I even-though ,because off a net meter change a year ago, I pay extra for the privilege sending

"Reverse Power" back to distribution lines of 7kw grandfathered, 9kw under new rules of 9kw-3.5kw = 5.5kw x $2.40/kw = $13.20/month, I chose to add 9kw for similar reasons such as 2 EV's

at 6000 to 8000kwh/year. Also the house is all electric with off peak DHW, ground loop geothermal heating and cooling ,which in Minnesota could give me a heat/cool/DHW 

yearly load of 10,000kwh.

Comment by Jonathan Nadle on July 19, 2018 at 2:11pm

Hi Jim,

Thanks for your well thought-out and written piece.  I agree with your comments on doing efficiency first before (on-site) renewables.  We have a fully weatherized, nicely efficient home but, for various reasons, went with (grid-delivered) green electricity.  A few questions if you will:

1. What was the "out the door" price for the solar install? 

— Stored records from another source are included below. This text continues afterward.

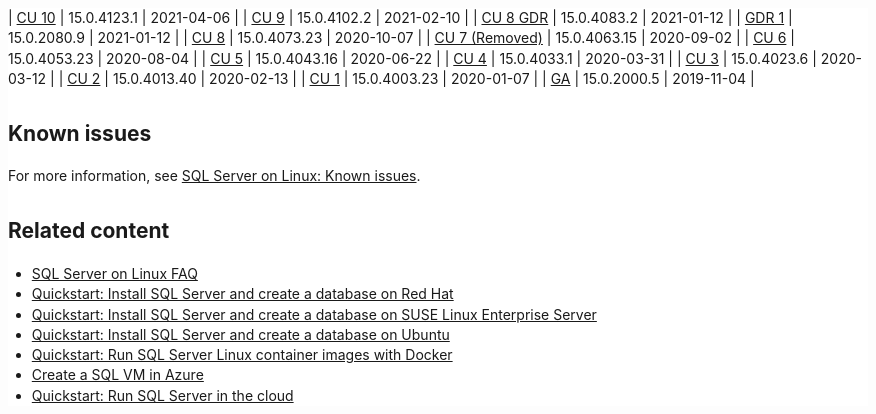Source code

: | [CU 10](/troubleshoot/sql/linux/release-history-2019#CU10)               | 15.0.4123.1   | 2021-04-06   |
| [CU 9](/troubleshoot/sql/linux/release-history-2019#CU9)                 | 15.0.4102.2   | 2021-02-10   |
| [CU 8 GDR](/troubleshoot/sql/linux/release-history-2019#CU8-GDR)         | 15.0.4083.2   | 2021-01-12   |
| [GDR 1](/troubleshoot/sql/linux/release-history-2019#GDR1)               | 15.0.2080.9   | 2021-01-12   |
| [CU 8](/troubleshoot/sql/linux/release-history-2019#CU8)                 | 15.0.4073.23  | 2020-10-07   |
| [CU 7 (Removed)](/troubleshoot/sql/releases/sqlserver-2019/cumulativeupdate7) | 15.0.4063.15  | 2020-09-02   |
| [CU 6](/troubleshoot/sql/linux/release-history-2019#CU6)                 | 15.0.4053.23  | 2020-08-04   |
| [CU 5](/troubleshoot/sql/linux/release-history-2019#CU5)                 | 15.0.4043.16  | 2020-06-22   |
| [CU 4](/troubleshoot/sql/linux/release-history-2019#CU4)                 | 15.0.4033.1   | 2020-03-31   |
| [CU 3](/troubleshoot/sql/linux/release-history-2019#CU3)                 | 15.0.4023.6   | 2020-03-12   |
| [CU 2](/troubleshoot/sql/linux/release-history-2019#CU2)                 | 15.0.4013.40  | 2020-02-13   |
| [CU 1](/troubleshoot/sql/linux/release-history-2019#CU1)                 | 15.0.4003.23  | 2020-01-07   |
| [GA](/troubleshoot/sql/linux/release-history-2019#GA)                    | 15.0.2000.5   | 2019-11-04   |

## Known issues

For more information, see [SQL Server on Linux: Known issues](sql-server-linux-known-issues.md).

## Related content

- [SQL Server on Linux FAQ](sql-server-linux-faq.yml)
- [Quickstart: Install SQL Server and create a database on Red Hat](quickstart-install-connect-red-hat.md)
- [Quickstart: Install SQL Server and create a database on SUSE Linux Enterprise Server](quickstart-install-connect-suse.md)
- [Quickstart: Install SQL Server and create a database on Ubuntu](quickstart-install-connect-ubuntu.md)
- [Quickstart: Run SQL Server Linux container images with Docker](quickstart-install-connect-docker.md)
- [Create a SQL VM in Azure](/azure/azure-sql/virtual-machines/linux/sql-vm-create-portal-quickstart)
- [Quickstart: Run SQL Server in the cloud](quickstart-install-connect-clouds.md)
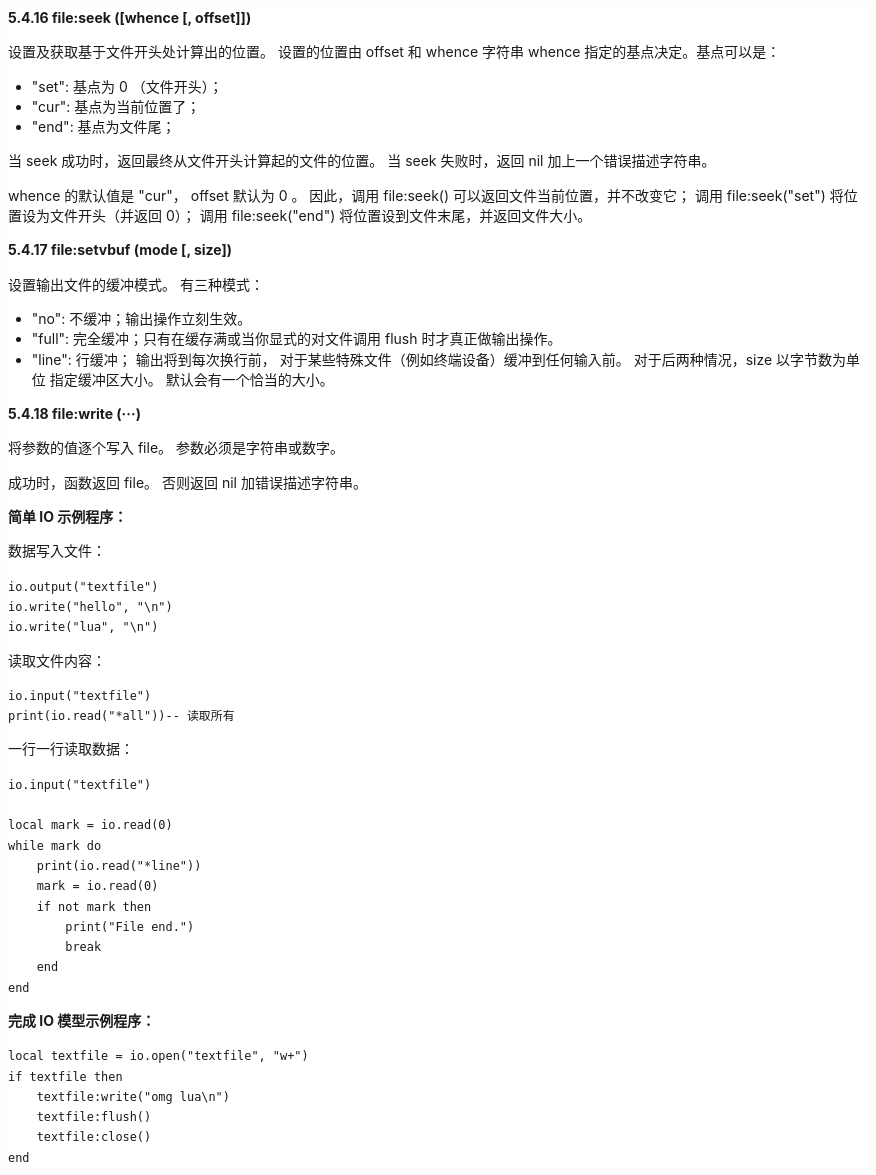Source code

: **5.4.16 file:seek ([whence [, offset]])**

设置及获取基于文件开头处计算出的位置。 设置的位置由 offset 和 whence 字符串 whence 指定的基点决定。基点可以是：

- "set": 基点为 0 （文件开头）；
- "cur": 基点为当前位置了；
- "end": 基点为文件尾；

当 seek 成功时，返回最终从文件开头计算起的文件的位置。 当 seek 失败时，返回 nil 加上一个错误描述字符串。

whence 的默认值是 "cur"， offset 默认为 0 。 因此，调用 file:seek() 可以返回文件当前位置，并不改变它； 调用 file:seek("set") 将位置设为文件开头（并返回 0）； 调用 file:seek("end") 将位置设到文件末尾，并返回文件大小。

**5.4.17 file:setvbuf (mode [, size])**

设置输出文件的缓冲模式。 有三种模式：

- "no": 不缓冲；输出操作立刻生效。
- "full": 完全缓冲；只有在缓存满或当你显式的对文件调用 flush 时才真正做输出操作。
- "line": 行缓冲； 输出将到每次换行前， 对于某些特殊文件（例如终端设备）缓冲到任何输入前。
对于后两种情况，size 以字节数为单位 指定缓冲区大小。 默认会有一个恰当的大小。

**5.4.18 file:write (···)**

将参数的值逐个写入 file。 参数必须是字符串或数字。

成功时，函数返回 file。 否则返回 nil 加错误描述字符串。

**简单 IO 示例程序：**

数据写入文件：

	io.output("textfile")  
	io.write("hello", "\n")
	io.write("lua", "\n")

读取文件内容：

	io.input("textfile")   
	print(io.read("*all"))-- 读取所有

一行一行读取数据：

	io.input("textfile")   
	
	local mark = io.read(0)
	while mark do
		print(io.read("*line"))
		mark = io.read(0)
		if not mark then
			print("File end.")
			break
		end
	end

**完成 IO 模型示例程序：**

	local textfile = io.open("textfile", "w+")
	if textfile then
		textfile:write("omg lua\n")
		textfile:flush()	
		textfile:close()
	end
	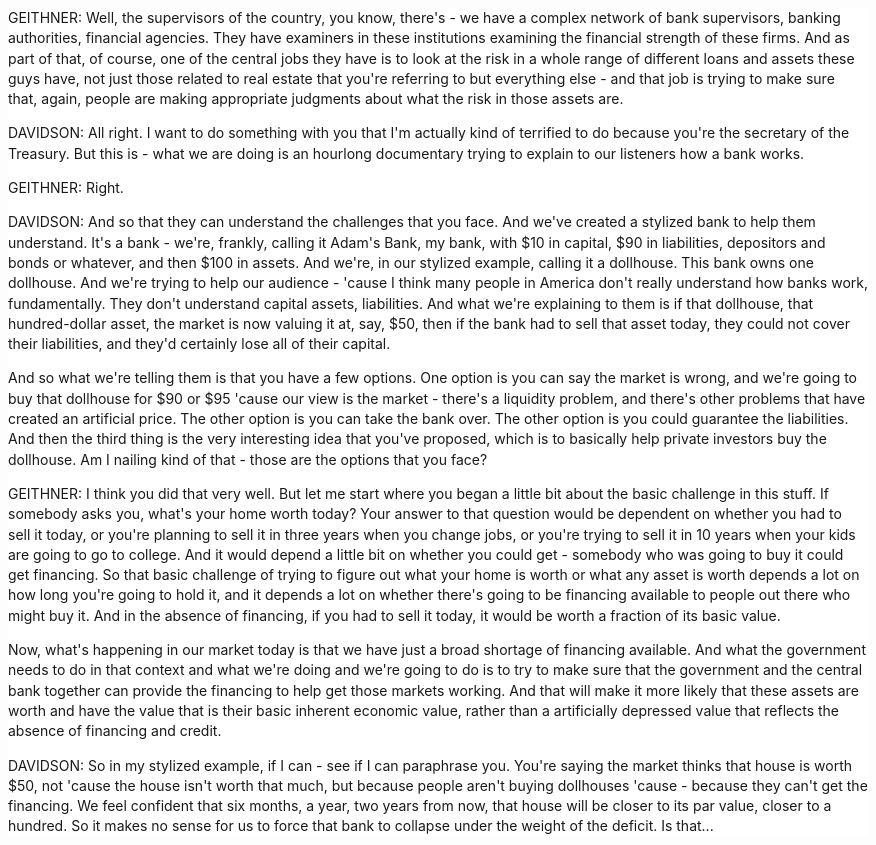 GEITHNER: Well, the supervisors of the country, you know, there's - we have a complex network of bank supervisors, banking authorities, financial agencies. They have examiners in these institutions examining the financial strength of these firms. And as part of that, of course, one of the central jobs they have is to look at the risk in a whole range of different loans and assets these guys have, not just those related to real estate that you're referring to but everything else - and that job is trying to make sure that, again, people are making appropriate judgments about what the risk in those assets are.

DAVIDSON: All right. I want to do something with you that I'm actually kind of terrified to do because you're the secretary of the Treasury. But this is - what we are doing is an hourlong documentary trying to explain to our listeners how a bank works.

GEITHNER: Right.

DAVIDSON: And so that they can understand the challenges that you face. And we've created a stylized bank to help them understand. It's a bank - we're, frankly, calling it Adam's Bank, my bank, with $10 in capital, $90 in liabilities, depositors and bonds or whatever, and then $100 in assets. And we're, in our stylized example, calling it a dollhouse. This bank owns one dollhouse. And we're trying to help our audience - 'cause I think many people in America don't really understand how banks work, fundamentally. They don't understand capital assets, liabilities. And what we're explaining to them is if that dollhouse, that hundred-dollar asset, the market is now valuing it at, say, $50, then if the bank had to sell that asset today, they could not cover their liabilities, and they'd certainly lose all of their capital.

And so what we're telling them is that you have a few options. One option is you can say the market is wrong, and we're going to buy that dollhouse for $90 or $95 'cause our view is the market - there's a liquidity problem, and there's other problems that have created an artificial price. The other option is you can take the bank over. The other option is you could guarantee the liabilities. And then the third thing is the very interesting idea that you've proposed, which is to basically help private investors buy the dollhouse. Am I nailing kind of that - those are the options that you face?

GEITHNER: I think you did that very well. But let me start where you began a little bit about the basic challenge in this stuff. If somebody asks you, what's your home worth today? Your answer to that question would be dependent on whether you had to sell it today, or you're planning to sell it in three years when you change jobs, or you're trying to sell it in 10 years when your kids are going to go to college. And it would depend a little bit on whether you could get - somebody who was going to buy it could get financing. So that basic challenge of trying to figure out what your home is worth or what any asset is worth depends a lot on how long you're going to hold it, and it depends a lot on whether there's going to be financing available to people out there who might buy it. And in the absence of financing, if you had to sell it today, it would be worth a fraction of its basic value.

Now, what's happening in our market today is that we have just a broad shortage of financing available. And what the government needs to do in that context and what we're doing and we're going to do is to try to make sure that the government and the central bank together can provide the financing to help get those markets working. And that will make it more likely that these assets are worth and have the value that is their basic inherent economic value, rather than a artificially depressed value that reflects the absence of financing and credit.

DAVIDSON: So in my stylized example, if I can - see if I can paraphrase you. You're saying the market thinks that house is worth $50, not 'cause the house isn't worth that much, but because people aren't buying dollhouses 'cause - because they can't get the financing. We feel confident that six months, a year, two years from now, that house will be closer to its par value, closer to a hundred. So it makes no sense for us to force that bank to collapse under the weight of the deficit. Is that...
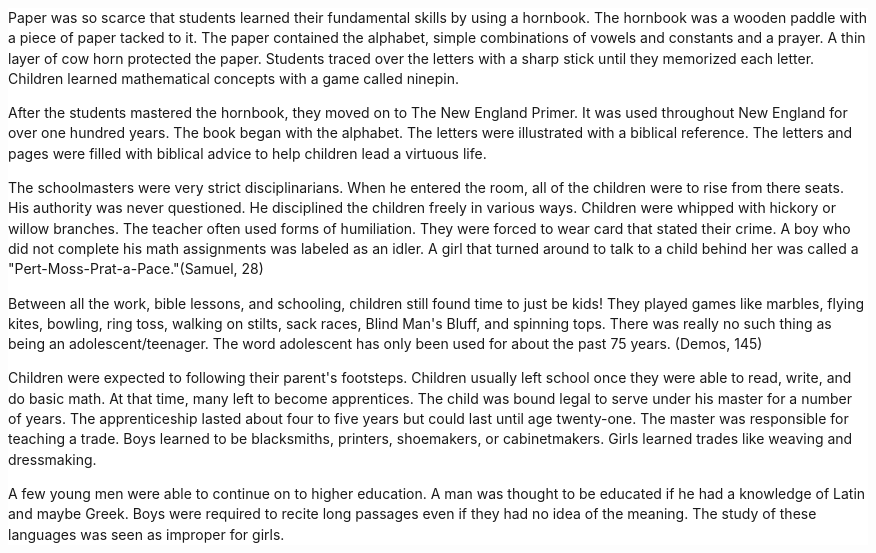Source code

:  Paper was so scarce that students learned their fundamental skills by using a hornbook.  The hornbook was a wooden paddle with a piece of paper tacked to it.  The paper contained the alphabet, simple combinations of vowels and constants and a prayer.  A thin layer of cow horn protected the paper.  Students traced over the letters with a sharp stick until they memorized each letter.  Children learned mathematical concepts with a game called ninepin.
<blockquote>
  <dl>
   <dt>
   </dt>
  </dl>
 </blockquote>
 After the students mastered the hornbook, they moved on to The New England Primer.  It was used throughout New England for over one hundred years.  The book began with the alphabet.  The letters were illustrated with a biblical reference.  The letters and pages were filled with biblical advice to help children lead a virtuous life.
<blockquote>
  <dl>
   <dt>
   </dt>
  </dl>
 </blockquote>
 The schoolmasters were very strict disciplinarians.  When he entered the room, all of the children were to rise from there seats.  His authority was never questioned.  He disciplined the children freely in various ways.  Children were whipped with hickory or willow branches.  The teacher often used forms of humiliation.  They were forced to wear card that stated their crime.  A boy who did not complete his math assignments was labeled as an idler.  A girl that turned around to talk to a child behind her was called a "Pert-Moss-Prat-a-Pace."(Samuel, 28)
<blockquote>
  <dl>
   <dt>
    <i>
    </i>
   </dt>
  </dl>
 </blockquote>
 Between all the work, bible lessons, and schooling, children still found time to just be kids!  They played games like marbles, flying kites, bowling, ring toss, walking on stilts, sack races, Blind Man's Bluff, and spinning tops.  There was really no such thing as being an adolescent/teenager.  The word adolescent has only been used for about the past 75 years. (Demos, 145)
<blockquote>
  <dl>
   <dt>
   </dt>
  </dl>
 </blockquote>
 Children were expected to following their parent's footsteps.  Children usually left school once they were able to read, write, and do basic math.  At that time, many left to become apprentices.  The child was bound legal to serve under his master for a number of years.  The apprenticeship lasted about four to five years but could last until age twenty-one.  The master was responsible for teaching a trade.  Boys learned to be blacksmiths, printers, shoemakers, or cabinetmakers.  Girls learned trades like weaving and dressmaking.
<blockquote>
  <dl>
   <dt>
   </dt>
  </dl>
 </blockquote>
 A few young men were able to continue on to higher education.  A man was thought to be educated if he had a knowledge of Latin and maybe Greek.  Boys were required to recite long passages even if they had no idea of the meaning.  The study of these languages was seen as improper for girls.
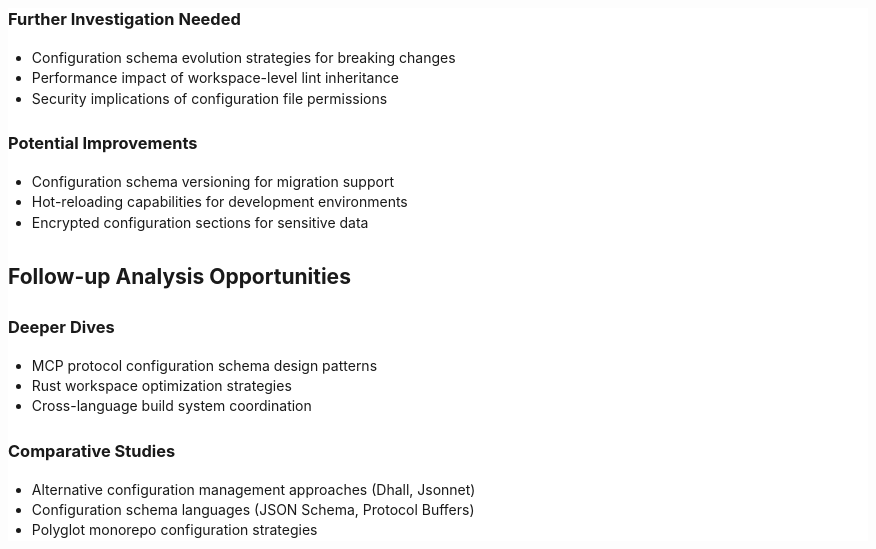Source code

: ### Further Investigation Needed
- Configuration schema evolution strategies for breaking changes
- Performance impact of workspace-level lint inheritance
- Security implications of configuration file permissions

### Potential Improvements
- Configuration schema versioning for migration support
- Hot-reloading capabilities for development environments
- Encrypted configuration sections for sensitive data

## Follow-up Analysis Opportunities

### Deeper Dives
- MCP protocol configuration schema design patterns
- Rust workspace optimization strategies
- Cross-language build system coordination

### Comparative Studies
- Alternative configuration management approaches (Dhall, Jsonnet)
- Configuration schema languages (JSON Schema, Protocol Buffers)
- Polyglot monorepo configuration strategies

2. Based on a year's worth of (perhaps atypical) use and PV generation data, have you calculated a rough payback period ? 

3. It sounds like you don't have battery storage, but just feed excess power back to the grid.  Did you consider doing on-site storage?  It's pricey, but did you look at systems like Tesla's Power Wall?  Consider PV roof shingles rather than rack mounted?  I'd be interested in your thinking on them.  Thank you.  Jonathan

Comment by Brennan Less on July 19, 2018 at 1:33pm

Hey Chris, y'all are kicking butt!! I'm sure your new HVAC won't use any energy, because you won't turn it on, right? ;) What a cool, cool project. 

On a related note, our whole region just created a community power agency (Monterey Bay Community Power), which provides 100% renewable electricity. Every customer of PG&E in the region is automatically enrolled, billing/distribution remains through PG&E, same or lower cost per kWh. This is making me really happy that we installed a mini-split heat pump for heating and cooling our sieve/house; high-efficiency natural gas isn't looking so pretty when its faced against 100% renewable electricity (of course we still have gas tankless DHW and cooking...). 

Cheers! 

Comment by grey staples on July 19, 2018 at 12:07pm

Curious to know how the kWh production turned out relative to what the installer indicated you should expect.